Expected Output - example_sequences1.fasta

sequence_1
A: 14
C: 21
G: 9
T: 15
0.5084745762711864 # (you may prefer to improve the formatting of this output...)

sequence_2
A: 14
C: 10
G: 10
T: 8
0.47619047619047616

sequence_3
A: 20
C: 15
G: 7
T: 11
0.41509433962264153

sequence_4
A: 20
C: 19
G: 12
T: 9
0.5166666666666667

sequence_5
A: 30
C: 8
G: 5
T: 10
0.24528301886792453

Expected Output - example_sequences2.fasta

sequence_1
A: 14
C: 21
G: 9
T: 15
0.5084745762711864

sequence_2
A: 13
C: 13
G: 13
T: 0
0.6666666666666667

sequence_3
A: 15
C: 12
G: 8
T: 9
0.45454545454545453 # (if ignoring ambiguous codes in sequence length)
# (you may also want to include the ambiguous nucleiotide codes:)
D: 1
H: 1
K: 1
M: 1
0.4166666666666667 # (if including ambiguous codes in sequence length)

sequence_4
A: 48
C: 45
G: 37
T: 50
0.45555555555555555

sequence_5
A: 14
C: 14
G: 12
T: 13
0.49056603773584906

Expected Output - protein_sequences.fasta

sp|P05480|SRC_MOUSE Neuronal proto-oncogene tyrosine-protein kinase Src OS=Mus musculus GN=Src PE=1 SV=4
A: 40
C: 9
D: 22
E: 42
F: 21
G: 42
H: 9
I: 16
K: 32
L: 49
M: 11
N: 19
P: 33
Q: 23
R: 34
S: 38
T: 36
V: 33
W: 9
Y: 23 # (note lack of any additional output after residue counts for each sequence)

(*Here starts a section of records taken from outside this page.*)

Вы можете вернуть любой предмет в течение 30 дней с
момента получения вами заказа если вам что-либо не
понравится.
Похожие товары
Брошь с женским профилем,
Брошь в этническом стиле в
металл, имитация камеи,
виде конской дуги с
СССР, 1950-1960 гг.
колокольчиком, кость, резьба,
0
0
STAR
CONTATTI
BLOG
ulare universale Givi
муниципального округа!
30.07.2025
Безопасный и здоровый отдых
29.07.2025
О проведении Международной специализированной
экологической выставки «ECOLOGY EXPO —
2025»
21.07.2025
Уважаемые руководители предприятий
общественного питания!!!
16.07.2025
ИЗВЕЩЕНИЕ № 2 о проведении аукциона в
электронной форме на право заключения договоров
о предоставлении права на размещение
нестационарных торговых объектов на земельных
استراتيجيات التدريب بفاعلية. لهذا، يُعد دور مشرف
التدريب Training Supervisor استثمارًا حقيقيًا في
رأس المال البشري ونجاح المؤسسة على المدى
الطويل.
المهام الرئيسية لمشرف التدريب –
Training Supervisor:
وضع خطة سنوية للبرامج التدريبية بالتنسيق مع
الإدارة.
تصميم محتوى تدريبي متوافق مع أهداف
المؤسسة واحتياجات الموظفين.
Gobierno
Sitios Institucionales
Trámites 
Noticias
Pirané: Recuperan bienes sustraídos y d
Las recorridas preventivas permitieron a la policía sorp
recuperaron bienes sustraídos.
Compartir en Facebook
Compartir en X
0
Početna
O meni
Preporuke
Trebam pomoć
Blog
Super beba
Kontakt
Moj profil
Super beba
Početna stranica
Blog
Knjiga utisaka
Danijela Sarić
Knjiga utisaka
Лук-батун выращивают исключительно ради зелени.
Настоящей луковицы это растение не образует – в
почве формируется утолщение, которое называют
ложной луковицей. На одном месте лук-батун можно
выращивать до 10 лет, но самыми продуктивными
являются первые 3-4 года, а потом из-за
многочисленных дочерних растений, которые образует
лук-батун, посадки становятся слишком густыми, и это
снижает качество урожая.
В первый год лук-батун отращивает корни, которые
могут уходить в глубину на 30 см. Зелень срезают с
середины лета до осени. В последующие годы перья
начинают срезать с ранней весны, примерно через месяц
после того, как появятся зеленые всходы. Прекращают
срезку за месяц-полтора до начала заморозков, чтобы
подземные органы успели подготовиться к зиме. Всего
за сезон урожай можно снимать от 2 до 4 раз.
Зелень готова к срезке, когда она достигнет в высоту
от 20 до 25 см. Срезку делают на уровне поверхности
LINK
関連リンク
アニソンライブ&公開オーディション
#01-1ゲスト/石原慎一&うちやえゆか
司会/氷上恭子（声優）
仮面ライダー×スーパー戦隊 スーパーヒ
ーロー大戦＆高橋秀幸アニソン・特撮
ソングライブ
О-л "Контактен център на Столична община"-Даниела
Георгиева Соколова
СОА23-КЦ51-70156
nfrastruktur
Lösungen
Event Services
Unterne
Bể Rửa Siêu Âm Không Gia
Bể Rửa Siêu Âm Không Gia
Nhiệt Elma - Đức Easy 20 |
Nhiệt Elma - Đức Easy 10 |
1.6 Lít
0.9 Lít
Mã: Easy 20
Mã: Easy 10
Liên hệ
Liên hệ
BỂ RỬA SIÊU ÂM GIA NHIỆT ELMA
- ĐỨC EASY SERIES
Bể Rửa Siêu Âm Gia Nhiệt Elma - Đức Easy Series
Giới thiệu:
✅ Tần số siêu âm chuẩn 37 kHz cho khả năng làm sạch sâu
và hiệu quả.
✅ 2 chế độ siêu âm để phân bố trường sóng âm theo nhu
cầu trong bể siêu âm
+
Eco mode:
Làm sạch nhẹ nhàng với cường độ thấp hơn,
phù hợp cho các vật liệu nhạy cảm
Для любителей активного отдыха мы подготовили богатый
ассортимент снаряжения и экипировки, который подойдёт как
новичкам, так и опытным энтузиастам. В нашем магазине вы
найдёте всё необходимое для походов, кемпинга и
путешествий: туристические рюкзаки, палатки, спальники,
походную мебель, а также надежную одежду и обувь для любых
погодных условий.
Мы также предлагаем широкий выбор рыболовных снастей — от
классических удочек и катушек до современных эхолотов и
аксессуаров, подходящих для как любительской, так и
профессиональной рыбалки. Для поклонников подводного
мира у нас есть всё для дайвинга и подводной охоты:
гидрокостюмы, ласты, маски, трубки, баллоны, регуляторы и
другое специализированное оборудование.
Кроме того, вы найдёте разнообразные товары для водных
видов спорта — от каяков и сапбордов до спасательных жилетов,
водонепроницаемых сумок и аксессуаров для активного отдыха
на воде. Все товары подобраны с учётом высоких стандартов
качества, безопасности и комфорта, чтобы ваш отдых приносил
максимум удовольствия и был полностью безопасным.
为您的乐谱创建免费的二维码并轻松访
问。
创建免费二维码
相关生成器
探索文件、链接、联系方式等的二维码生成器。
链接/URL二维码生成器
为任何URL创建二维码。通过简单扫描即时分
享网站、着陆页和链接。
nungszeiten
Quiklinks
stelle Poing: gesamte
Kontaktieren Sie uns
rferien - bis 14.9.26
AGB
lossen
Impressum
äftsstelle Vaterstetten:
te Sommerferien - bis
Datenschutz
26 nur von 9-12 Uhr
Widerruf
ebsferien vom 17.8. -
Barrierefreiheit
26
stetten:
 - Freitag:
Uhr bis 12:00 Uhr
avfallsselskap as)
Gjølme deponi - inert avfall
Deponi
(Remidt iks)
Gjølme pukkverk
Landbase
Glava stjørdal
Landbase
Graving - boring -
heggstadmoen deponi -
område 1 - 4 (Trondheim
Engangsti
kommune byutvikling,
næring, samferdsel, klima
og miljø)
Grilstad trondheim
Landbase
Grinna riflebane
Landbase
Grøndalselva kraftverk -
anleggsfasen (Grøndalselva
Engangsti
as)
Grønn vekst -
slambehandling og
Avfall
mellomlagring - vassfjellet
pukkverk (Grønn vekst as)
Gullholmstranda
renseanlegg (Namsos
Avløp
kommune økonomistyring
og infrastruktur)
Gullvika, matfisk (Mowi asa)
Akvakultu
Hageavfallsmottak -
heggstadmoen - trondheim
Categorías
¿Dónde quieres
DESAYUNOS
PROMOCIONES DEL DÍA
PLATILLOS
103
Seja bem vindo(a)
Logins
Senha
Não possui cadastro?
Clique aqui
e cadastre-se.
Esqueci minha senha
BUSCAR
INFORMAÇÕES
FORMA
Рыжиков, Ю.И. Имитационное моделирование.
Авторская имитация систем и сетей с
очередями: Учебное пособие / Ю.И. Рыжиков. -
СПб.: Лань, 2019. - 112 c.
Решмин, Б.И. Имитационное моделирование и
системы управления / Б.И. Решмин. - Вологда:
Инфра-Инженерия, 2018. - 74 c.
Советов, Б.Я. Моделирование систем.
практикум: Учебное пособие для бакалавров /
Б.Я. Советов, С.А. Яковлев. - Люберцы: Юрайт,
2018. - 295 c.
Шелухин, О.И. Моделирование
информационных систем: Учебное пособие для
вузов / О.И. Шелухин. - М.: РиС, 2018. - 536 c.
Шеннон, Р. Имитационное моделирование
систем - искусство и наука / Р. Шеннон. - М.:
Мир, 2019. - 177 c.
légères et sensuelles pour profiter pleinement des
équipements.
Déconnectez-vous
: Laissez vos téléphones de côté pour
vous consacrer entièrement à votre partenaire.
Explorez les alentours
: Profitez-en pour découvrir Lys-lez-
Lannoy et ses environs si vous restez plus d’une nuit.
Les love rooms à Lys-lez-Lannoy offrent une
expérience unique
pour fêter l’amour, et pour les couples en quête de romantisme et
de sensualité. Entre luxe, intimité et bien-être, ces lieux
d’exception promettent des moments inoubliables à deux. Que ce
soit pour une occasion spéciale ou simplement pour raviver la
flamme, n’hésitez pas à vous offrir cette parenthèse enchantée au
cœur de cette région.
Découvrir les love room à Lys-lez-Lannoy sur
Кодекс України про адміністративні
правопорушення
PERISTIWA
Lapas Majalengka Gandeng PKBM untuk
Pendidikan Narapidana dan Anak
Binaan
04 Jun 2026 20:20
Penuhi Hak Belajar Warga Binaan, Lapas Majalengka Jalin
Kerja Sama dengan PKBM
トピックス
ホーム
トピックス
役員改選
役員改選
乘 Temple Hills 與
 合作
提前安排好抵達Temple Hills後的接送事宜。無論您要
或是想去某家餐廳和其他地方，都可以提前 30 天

sp|P04062|GLCM_HUMAN Glucosylceramidase OS=Homo sapiens GN=GBA PE=1 SV=3
A: 42
C: 8
D: 26
E: 21
F: 27
G: 37
H: 18
I: 22
K: 23
L: 60
M: 11
N: 19
P: 37
Q: 21
R: 24
S: 44
T: 32
V: 32
W: 13
Y: 19

sp|P12931|SRC_HUMAN Proto-oncogene tyrosine-protein kinase Src OS=Homo sapiens GN=SRC PE=1 SV=3
A: 44
C: 9
D: 21
E: 42
F: 21
G: 43
H: 9
I: 16
K: 31
L: 49
M: 11
N: 18
P: 32
Q: 23
R: 32
S: 37
T: 36
V: 30
W: 9
Y: 23

Conclusion

Thank you for following this lesson. We hope you’ve found this course helpful and interesting, and learned plenty of new things to apply in your Python programming every day. If you have thoughts on how we could improve these materials, or additional content that could be included here, please give us your feedback. Your instructors have probably shared a link with you to a post-workshop survey, but you can also give us your comments and suggestions by filing an Issue on the source repository.

Key Points

  • There are many coding challenges to be found online, which can be used to exercise your Python skills.